* **What is being asked**:
Check every line below for the word "format" and copy each one that has it.

[Dataset records]
========

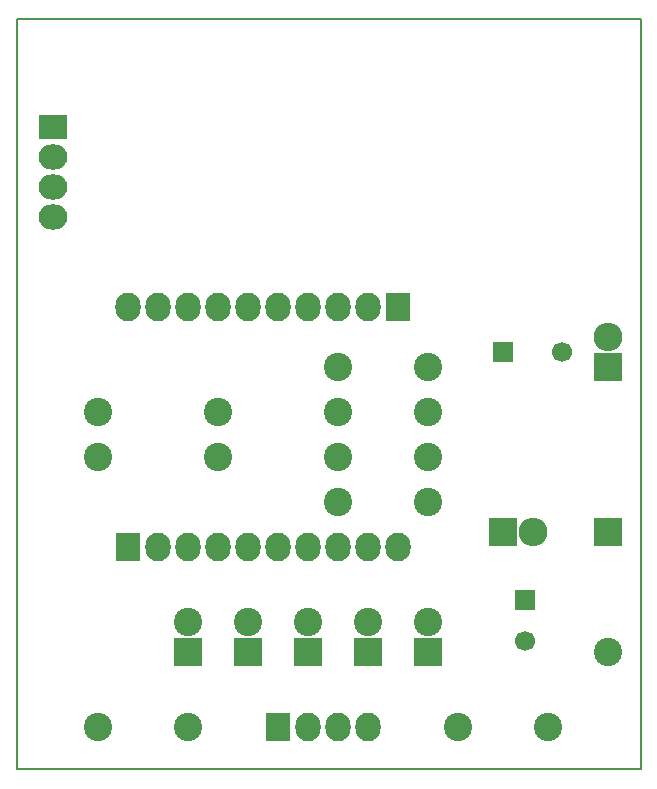
<source format=gbr>
G04 #@! TF.FileFunction,Soldermask,Top*
%FSLAX46Y46*%
G04 Gerber Fmt 4.6, Leading zero omitted, Abs format (unit mm)*
G04 Created by KiCad (PCBNEW 4.0.5+dfsg1-4) date Thu Jul 16 18:06:26 2020*
%MOMM*%
%LPD*%
G01*
G04 APERTURE LIST*
%ADD10C,0.150000*%
%ADD11C,2.398980*%
%ADD12R,2.400000X2.400000*%
%ADD13C,2.400000*%
%ADD14R,2.432000X2.127200*%
%ADD15O,2.432000X2.127200*%
%ADD16R,2.127200X2.432000*%
%ADD17O,2.127200X2.432000*%
%ADD18R,1.700000X1.700000*%
%ADD19C,1.700000*%
%ADD20R,2.432000X2.432000*%
%ADD21O,2.432000X2.432000*%
%ADD22R,2.398980X2.398980*%
G04 APERTURE END LIST*
D10*
X123952000Y-67056000D02*
X123952000Y-130556000D01*
X176784000Y-67056000D02*
X123952000Y-67056000D01*
X176784000Y-130556000D02*
X176784000Y-67056000D01*
X123952000Y-130556000D02*
X176784000Y-130556000D01*
D11*
X158750000Y-96520000D03*
X151130000Y-96520000D03*
X151130000Y-100330000D03*
X158750000Y-100330000D03*
X151130000Y-107950000D03*
X158750000Y-107950000D03*
X151130000Y-104140000D03*
X158750000Y-104140000D03*
X130810000Y-127000000D03*
X138430000Y-127000000D03*
X130810000Y-100330000D03*
X140970000Y-100330000D03*
X130810000Y-104140000D03*
X140970000Y-104140000D03*
D12*
X138430000Y-120650000D03*
D13*
X138430000Y-118110000D03*
D12*
X143510000Y-120650000D03*
D13*
X143510000Y-118110000D03*
D12*
X148590000Y-120650000D03*
D13*
X148590000Y-118110000D03*
D12*
X153670000Y-120650000D03*
D13*
X153670000Y-118110000D03*
D12*
X158750000Y-120650000D03*
D13*
X158750000Y-118110000D03*
D14*
X127000000Y-76200000D03*
D15*
X127000000Y-78740000D03*
X127000000Y-81280000D03*
X127000000Y-83820000D03*
D16*
X133350000Y-111760000D03*
D17*
X135890000Y-111760000D03*
X138430000Y-111760000D03*
X140970000Y-111760000D03*
X143510000Y-111760000D03*
X146050000Y-111760000D03*
X148590000Y-111760000D03*
X151130000Y-111760000D03*
X153670000Y-111760000D03*
X156210000Y-111760000D03*
D16*
X156210000Y-91440000D03*
D17*
X153670000Y-91440000D03*
X151130000Y-91440000D03*
X148590000Y-91440000D03*
X146050000Y-91440000D03*
X143510000Y-91440000D03*
X140970000Y-91440000D03*
X138430000Y-91440000D03*
X135890000Y-91440000D03*
X133350000Y-91440000D03*
D18*
X165100000Y-95250000D03*
D19*
X170100000Y-95250000D03*
D20*
X165100000Y-110490000D03*
D21*
X167640000Y-110490000D03*
D20*
X173990000Y-96520000D03*
D21*
X173990000Y-93980000D03*
D19*
X167005000Y-119705000D03*
D18*
X167005000Y-116205000D03*
D16*
X146050000Y-127000000D03*
D17*
X148590000Y-127000000D03*
X151130000Y-127000000D03*
X153670000Y-127000000D03*
D11*
X168910000Y-127000000D03*
X161290000Y-127000000D03*
X173992540Y-120650000D03*
D22*
X173992540Y-110490000D03*
M02*

</source>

========

* **Output below**:
<source format=gbr>
G04 Gerber Fmt 4.6, Leading zero omitted, Abs format (unit mm)*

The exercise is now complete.